───── Provided material ─────

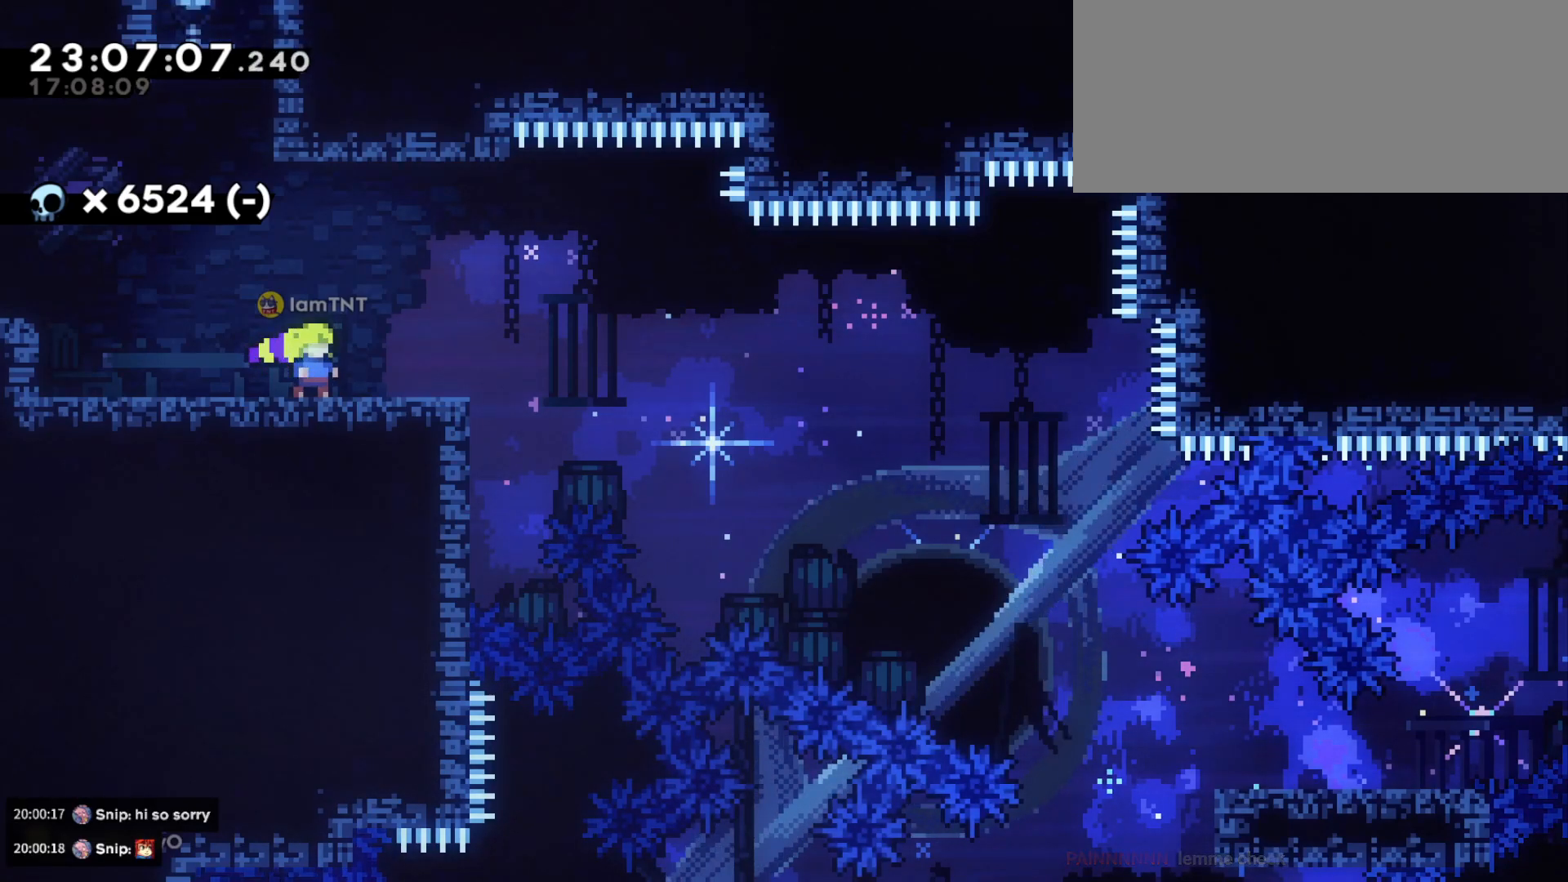
{"keys": [], "events": []}
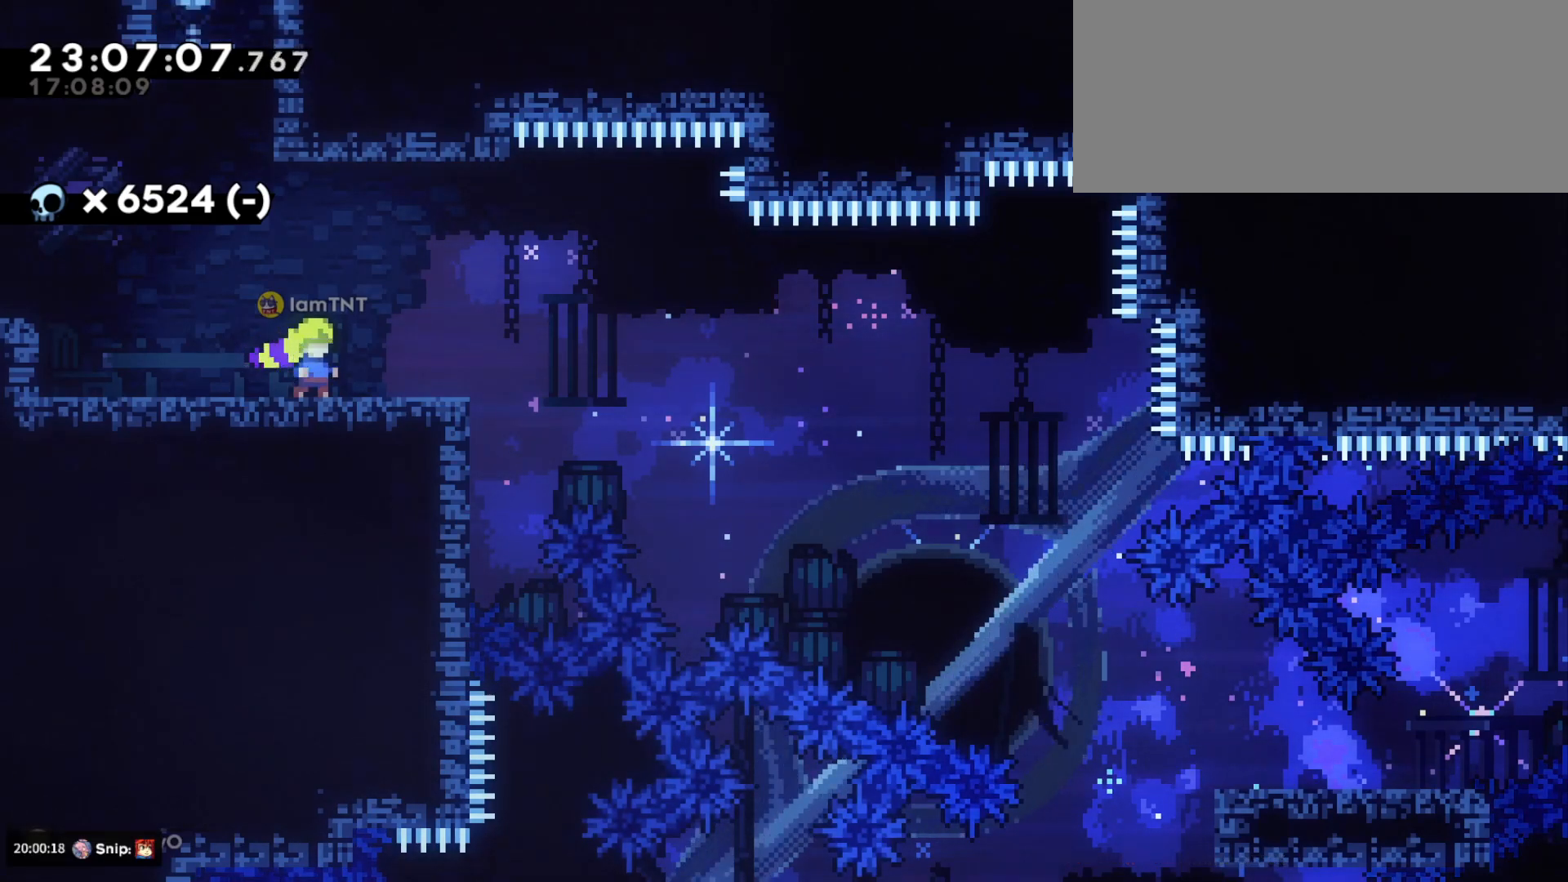
{"keys": [], "events": [[117, "jump2", "down"], [233, "jump2", "up"]]}
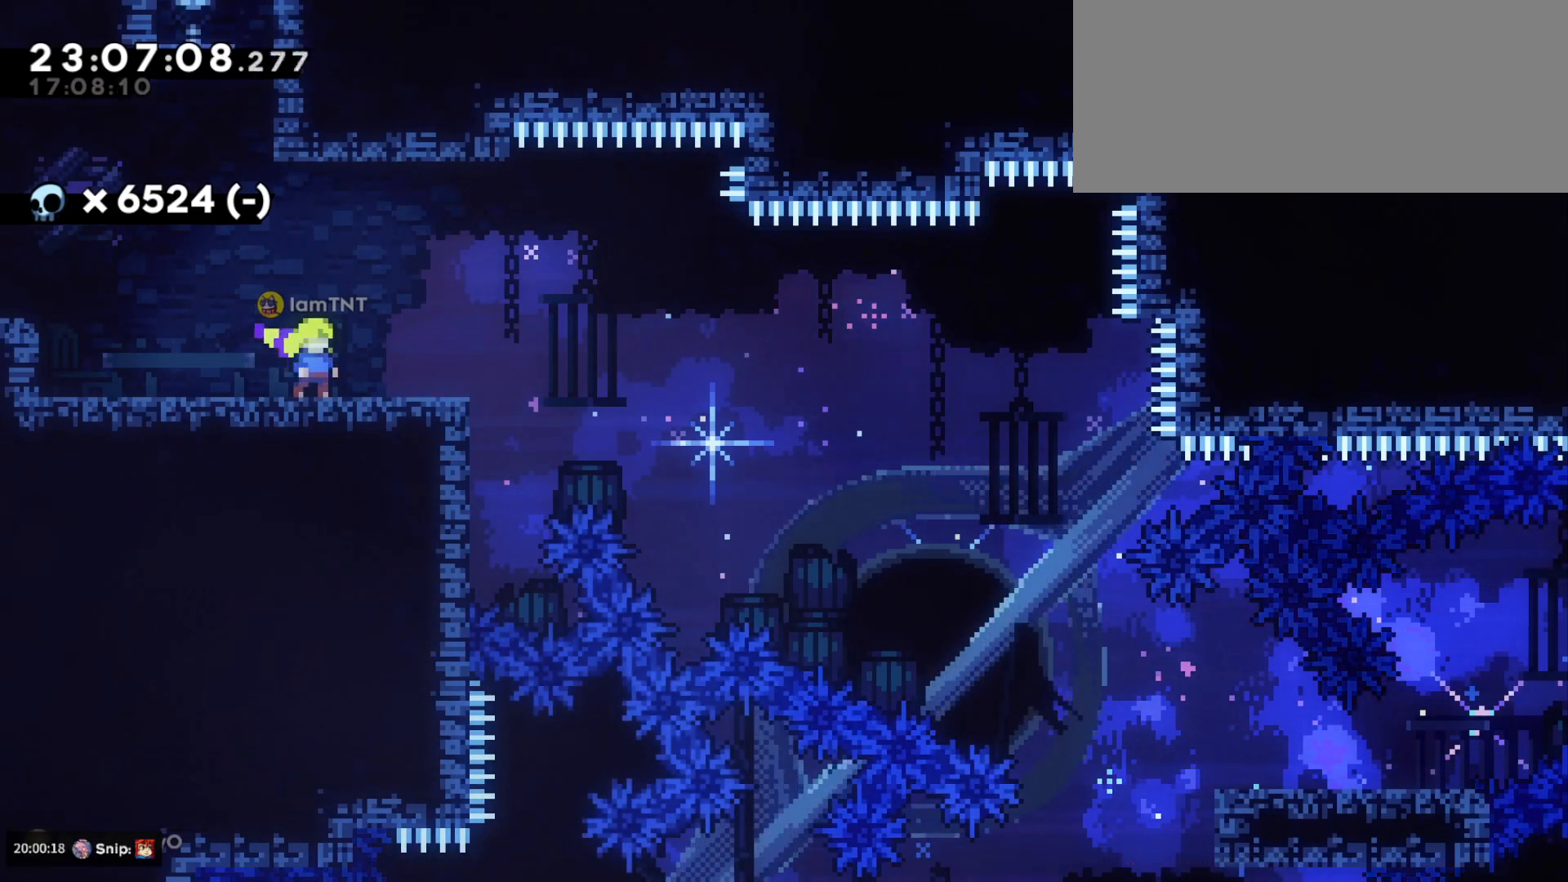
{"keys": ["s"], "events": [[17, "jump2", "down"], [117, "jump2", "up"], [300, "a", "down"], [400, "s", "down"], [450, "a", "up"]]}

─────

Copy out each line of the material above that holds the word "down".

{"keys": [], "events": [[117, "jump2", "down"], [233, "jump2", "up"]]}
{"keys": ["s"], "events": [[17, "jump2", "down"], [117, "jump2", "up"], [300, "a", "down"], [400, "s", "down"], [450, "a", "up"]]}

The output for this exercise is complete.